Our true hope, the hope that breaks the fetters of our sin, releases us from imprisonment behind the bars of death, rescues us from the paralyzing fear of the future; the hope that does not cut us off but rather opens up to us the world of all that is alive and vibrant, and living; the hope of rescue, freedom, release, and redemption; Our ultimate and unfailing hope is revealed in the words of the prophet Isaiah.
Isaiah 53: 3–8
He was despised and rejected by mankind,
a man of suffering, and familiar with pain.
Like one from whom people hide their faces
he was despised, and we held him in low esteem.

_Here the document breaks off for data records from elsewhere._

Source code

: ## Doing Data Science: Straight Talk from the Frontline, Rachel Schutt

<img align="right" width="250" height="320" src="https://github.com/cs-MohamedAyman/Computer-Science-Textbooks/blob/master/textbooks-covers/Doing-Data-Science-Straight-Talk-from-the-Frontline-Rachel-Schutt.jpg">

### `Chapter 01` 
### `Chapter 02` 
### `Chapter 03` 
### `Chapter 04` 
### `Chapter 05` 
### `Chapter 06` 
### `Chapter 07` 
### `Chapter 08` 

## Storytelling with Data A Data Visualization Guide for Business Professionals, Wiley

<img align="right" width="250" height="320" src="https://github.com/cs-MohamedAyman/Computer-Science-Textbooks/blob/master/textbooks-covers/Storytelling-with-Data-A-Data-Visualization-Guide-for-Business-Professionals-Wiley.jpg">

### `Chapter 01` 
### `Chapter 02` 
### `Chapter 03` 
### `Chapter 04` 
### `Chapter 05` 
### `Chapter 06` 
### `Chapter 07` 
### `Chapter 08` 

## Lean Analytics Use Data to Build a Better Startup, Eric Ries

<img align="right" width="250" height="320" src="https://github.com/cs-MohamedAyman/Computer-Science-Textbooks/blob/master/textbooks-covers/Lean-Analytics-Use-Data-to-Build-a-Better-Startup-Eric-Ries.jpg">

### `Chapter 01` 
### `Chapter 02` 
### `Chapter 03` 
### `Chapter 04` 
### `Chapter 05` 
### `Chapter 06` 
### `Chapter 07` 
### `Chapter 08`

Surely, he took up our pain
and bore our suffering,
yet we considered him punished by God,
stricken by him, and afflicted.
But he was pierced for our transgressions,
he was crushed for our iniquities;
the punishment that brought us peace was on him,
and by his wounds we are healed.
We all, like sheep, have gone astray,
each of us has turned to our own way;
and the Lord has laid on him
the iniquity of us all.
He was oppressed and afflicted,
yet he did not open his mouth;
he was led like a lamb to the slaughter,
and as a sheep before its shearers is silent,
so, he did not open his mouth.
By oppression and judgment he was taken away.
Yet who of his generation protested?
For he was cut off from the land of the living;
for the transgression of my people he was punished
Our hope lies in Christ, who was cut off from the land of the living for our sakes, and who offers deliverance, forgiveness, freedom, and life abundant and eternal to all who ask. His faithfulness is new every morning. No matter how cut off we feel, we are NEVER cut off from Jesus.
Reading on in Isaiah to chapter 55, we find words to hang on to. A promise of better days ahead:
For you will go out with joy
And be led forth with peace;
The mountains and the hills will break forth into shouts of joy before you,
And all the trees of the field will clap their hands.
“Instead of the thorn bush the cypress will come up,
And instead of the nettle the myrtle will come up,
And it will be a memorial to the Lord,
For an everlasting sign which will not be cut off.”